(Data provided)

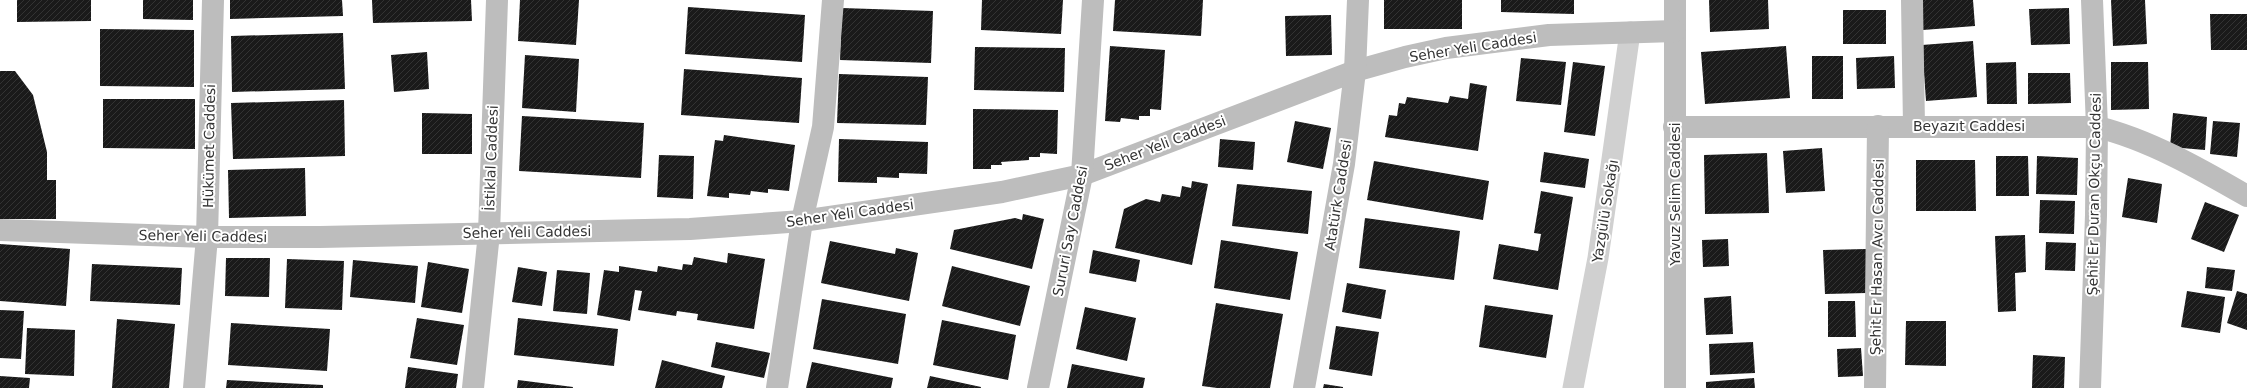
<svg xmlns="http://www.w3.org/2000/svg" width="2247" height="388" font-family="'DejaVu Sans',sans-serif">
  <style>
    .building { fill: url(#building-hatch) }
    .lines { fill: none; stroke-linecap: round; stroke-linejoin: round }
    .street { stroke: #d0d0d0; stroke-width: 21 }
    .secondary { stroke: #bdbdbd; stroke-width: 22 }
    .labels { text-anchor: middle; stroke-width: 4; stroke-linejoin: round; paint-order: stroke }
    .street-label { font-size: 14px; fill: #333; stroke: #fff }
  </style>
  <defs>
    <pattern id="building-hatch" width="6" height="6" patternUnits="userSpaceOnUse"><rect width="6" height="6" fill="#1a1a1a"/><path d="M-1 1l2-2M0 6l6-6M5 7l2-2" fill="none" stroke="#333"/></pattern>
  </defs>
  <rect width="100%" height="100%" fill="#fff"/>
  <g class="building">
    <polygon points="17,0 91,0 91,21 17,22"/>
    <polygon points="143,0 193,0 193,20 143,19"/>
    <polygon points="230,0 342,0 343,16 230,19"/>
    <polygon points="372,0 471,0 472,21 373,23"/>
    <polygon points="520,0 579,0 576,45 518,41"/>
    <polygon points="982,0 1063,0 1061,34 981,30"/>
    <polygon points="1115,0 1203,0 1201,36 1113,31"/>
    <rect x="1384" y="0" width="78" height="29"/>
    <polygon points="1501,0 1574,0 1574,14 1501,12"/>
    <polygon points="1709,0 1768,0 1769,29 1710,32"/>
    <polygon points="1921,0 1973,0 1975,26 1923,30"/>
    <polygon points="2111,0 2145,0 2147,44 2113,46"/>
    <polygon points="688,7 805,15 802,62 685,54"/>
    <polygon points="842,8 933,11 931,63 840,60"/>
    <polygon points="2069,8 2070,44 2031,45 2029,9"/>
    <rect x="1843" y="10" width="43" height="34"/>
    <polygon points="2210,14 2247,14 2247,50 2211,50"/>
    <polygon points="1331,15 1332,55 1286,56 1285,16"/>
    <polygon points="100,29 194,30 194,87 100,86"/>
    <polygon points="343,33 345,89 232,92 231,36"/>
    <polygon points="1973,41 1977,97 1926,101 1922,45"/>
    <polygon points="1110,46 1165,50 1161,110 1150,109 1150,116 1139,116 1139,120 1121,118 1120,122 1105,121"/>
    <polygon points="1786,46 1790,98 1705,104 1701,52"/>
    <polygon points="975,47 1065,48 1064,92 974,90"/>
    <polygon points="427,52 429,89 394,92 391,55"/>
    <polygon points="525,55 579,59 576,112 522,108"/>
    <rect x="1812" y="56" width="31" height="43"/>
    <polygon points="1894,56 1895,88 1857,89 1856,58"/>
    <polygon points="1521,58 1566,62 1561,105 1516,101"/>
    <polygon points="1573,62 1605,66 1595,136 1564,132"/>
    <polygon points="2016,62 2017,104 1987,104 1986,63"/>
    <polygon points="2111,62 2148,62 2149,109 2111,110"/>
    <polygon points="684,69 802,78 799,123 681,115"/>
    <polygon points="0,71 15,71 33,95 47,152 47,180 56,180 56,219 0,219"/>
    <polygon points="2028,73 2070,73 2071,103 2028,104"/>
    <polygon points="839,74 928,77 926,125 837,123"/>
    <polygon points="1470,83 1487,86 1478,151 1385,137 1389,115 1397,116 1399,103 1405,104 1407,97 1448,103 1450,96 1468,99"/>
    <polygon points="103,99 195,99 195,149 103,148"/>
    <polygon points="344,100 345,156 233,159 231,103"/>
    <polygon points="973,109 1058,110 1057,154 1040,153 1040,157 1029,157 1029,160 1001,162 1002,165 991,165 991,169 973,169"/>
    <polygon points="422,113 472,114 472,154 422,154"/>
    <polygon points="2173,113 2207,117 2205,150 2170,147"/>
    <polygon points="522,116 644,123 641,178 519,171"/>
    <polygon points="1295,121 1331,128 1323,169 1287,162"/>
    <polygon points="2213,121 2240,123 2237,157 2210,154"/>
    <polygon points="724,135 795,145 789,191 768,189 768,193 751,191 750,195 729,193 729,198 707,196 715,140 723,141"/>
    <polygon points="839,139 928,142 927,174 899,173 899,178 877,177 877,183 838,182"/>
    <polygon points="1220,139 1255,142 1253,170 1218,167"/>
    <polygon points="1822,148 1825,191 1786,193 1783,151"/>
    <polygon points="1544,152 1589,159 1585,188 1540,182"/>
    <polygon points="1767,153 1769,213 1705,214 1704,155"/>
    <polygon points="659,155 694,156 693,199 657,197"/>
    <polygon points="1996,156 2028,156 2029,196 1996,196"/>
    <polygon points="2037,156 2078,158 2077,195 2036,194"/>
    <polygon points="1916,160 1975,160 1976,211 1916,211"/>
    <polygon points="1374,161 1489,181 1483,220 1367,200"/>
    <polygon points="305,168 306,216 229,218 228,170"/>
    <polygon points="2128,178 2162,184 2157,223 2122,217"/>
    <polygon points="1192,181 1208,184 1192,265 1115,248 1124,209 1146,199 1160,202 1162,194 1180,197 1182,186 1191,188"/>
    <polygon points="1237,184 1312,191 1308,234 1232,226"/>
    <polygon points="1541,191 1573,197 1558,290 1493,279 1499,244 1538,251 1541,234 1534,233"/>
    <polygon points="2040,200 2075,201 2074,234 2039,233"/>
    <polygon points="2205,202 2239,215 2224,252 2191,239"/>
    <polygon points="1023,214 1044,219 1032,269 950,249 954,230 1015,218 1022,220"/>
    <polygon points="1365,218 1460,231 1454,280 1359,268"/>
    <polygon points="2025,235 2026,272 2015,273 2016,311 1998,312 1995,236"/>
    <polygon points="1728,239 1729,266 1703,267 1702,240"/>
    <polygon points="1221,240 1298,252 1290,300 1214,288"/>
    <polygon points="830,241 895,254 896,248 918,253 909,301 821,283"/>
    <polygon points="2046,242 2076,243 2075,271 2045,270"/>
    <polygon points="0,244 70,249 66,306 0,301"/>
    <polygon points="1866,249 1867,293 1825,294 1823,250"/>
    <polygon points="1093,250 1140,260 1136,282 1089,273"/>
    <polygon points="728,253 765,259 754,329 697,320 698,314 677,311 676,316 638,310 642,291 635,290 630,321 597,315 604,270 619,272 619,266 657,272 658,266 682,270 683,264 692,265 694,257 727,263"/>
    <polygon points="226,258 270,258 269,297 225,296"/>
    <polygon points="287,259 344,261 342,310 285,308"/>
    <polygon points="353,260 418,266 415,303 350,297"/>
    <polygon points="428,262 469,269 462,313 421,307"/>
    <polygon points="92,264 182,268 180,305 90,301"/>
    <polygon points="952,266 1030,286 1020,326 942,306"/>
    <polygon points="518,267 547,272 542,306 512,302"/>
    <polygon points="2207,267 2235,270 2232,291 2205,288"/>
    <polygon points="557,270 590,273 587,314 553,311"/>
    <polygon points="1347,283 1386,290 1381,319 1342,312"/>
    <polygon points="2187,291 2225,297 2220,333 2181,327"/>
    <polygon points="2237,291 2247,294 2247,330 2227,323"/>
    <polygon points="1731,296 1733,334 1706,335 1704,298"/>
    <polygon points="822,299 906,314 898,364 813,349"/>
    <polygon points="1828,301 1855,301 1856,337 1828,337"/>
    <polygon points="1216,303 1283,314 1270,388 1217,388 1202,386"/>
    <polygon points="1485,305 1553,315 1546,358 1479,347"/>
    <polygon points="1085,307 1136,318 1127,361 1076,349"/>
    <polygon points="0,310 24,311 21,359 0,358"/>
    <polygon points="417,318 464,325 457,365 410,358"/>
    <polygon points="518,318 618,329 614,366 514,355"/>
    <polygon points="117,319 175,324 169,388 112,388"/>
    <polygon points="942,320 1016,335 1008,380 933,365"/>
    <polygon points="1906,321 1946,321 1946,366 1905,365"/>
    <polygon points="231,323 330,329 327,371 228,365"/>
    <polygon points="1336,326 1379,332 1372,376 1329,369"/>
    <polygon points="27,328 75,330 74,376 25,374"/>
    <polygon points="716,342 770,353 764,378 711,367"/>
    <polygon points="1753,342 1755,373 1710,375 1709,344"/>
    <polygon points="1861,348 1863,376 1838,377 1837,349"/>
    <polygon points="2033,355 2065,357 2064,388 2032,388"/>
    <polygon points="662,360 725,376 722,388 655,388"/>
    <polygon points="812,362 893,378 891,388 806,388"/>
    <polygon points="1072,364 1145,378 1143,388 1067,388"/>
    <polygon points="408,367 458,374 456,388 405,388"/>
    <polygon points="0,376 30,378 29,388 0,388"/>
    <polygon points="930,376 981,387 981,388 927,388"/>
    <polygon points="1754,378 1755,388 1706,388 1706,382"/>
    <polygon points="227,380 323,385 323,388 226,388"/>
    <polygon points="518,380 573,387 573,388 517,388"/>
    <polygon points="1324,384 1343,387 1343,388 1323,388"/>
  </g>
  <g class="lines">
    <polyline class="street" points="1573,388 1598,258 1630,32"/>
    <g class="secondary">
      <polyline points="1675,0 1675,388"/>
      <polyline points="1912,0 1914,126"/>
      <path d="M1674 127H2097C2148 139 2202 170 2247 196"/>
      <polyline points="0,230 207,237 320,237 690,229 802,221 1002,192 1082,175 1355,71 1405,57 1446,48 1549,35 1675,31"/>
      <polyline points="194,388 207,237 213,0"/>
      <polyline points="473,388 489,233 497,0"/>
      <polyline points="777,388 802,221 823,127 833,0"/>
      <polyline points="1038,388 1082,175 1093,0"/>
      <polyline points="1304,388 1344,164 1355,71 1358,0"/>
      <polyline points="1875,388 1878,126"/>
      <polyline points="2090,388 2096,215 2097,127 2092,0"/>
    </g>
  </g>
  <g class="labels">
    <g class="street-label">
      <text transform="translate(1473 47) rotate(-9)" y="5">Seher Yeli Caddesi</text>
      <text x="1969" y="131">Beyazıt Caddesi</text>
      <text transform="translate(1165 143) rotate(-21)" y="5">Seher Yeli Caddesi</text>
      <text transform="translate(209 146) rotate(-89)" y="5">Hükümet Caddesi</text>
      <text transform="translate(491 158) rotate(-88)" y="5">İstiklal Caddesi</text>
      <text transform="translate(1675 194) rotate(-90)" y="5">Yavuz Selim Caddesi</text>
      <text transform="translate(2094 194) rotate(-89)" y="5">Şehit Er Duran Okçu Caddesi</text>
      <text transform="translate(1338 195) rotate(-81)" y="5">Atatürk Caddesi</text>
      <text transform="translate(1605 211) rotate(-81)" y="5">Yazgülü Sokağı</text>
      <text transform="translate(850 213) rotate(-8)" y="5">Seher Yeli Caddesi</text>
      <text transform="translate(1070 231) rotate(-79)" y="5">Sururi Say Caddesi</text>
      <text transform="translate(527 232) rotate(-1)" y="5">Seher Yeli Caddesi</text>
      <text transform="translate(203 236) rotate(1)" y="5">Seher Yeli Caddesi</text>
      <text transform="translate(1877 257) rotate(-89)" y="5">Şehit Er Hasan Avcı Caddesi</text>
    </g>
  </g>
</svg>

(End Data provided)

What the task requires
Show every line of the data in which the word "labels" appears.

Exercise solution
    .labels { text-anchor: middle; stroke-width: 4; stroke-linejoin: round; paint-order: stroke }
  <g class="labels">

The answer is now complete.